WHAT YOU WILL DO
For the entries below, report the number of lines containing "Gray", without any other content.

INFORMATION SUPPLIED
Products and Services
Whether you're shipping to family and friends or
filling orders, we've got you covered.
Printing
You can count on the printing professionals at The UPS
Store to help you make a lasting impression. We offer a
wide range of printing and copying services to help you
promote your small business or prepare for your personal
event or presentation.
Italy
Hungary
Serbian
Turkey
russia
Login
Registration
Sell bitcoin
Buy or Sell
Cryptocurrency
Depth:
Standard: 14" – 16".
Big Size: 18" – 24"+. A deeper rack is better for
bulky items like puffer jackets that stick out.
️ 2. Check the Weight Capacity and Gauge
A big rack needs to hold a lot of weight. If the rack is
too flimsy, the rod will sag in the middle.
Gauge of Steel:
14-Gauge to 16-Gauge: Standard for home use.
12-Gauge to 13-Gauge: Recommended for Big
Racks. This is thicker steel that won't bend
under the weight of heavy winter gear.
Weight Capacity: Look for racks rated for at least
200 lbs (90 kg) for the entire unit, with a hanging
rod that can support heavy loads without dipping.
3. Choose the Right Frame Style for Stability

* * *

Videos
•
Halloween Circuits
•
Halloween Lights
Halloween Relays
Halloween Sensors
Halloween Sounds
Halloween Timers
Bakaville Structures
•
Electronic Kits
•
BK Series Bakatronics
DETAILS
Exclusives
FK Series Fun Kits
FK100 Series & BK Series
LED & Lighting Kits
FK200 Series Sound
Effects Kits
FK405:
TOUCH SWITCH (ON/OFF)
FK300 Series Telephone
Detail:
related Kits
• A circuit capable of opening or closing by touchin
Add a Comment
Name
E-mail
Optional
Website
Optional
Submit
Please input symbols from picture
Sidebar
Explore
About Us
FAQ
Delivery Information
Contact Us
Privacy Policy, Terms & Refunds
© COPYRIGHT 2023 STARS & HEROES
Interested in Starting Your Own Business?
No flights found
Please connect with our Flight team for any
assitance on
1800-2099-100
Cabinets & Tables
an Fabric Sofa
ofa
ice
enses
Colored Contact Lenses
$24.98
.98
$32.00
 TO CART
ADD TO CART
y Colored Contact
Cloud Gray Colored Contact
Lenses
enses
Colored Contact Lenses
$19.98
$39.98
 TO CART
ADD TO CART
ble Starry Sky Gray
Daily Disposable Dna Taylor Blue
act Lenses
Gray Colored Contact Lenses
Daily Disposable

THE COMPLETED TASK
3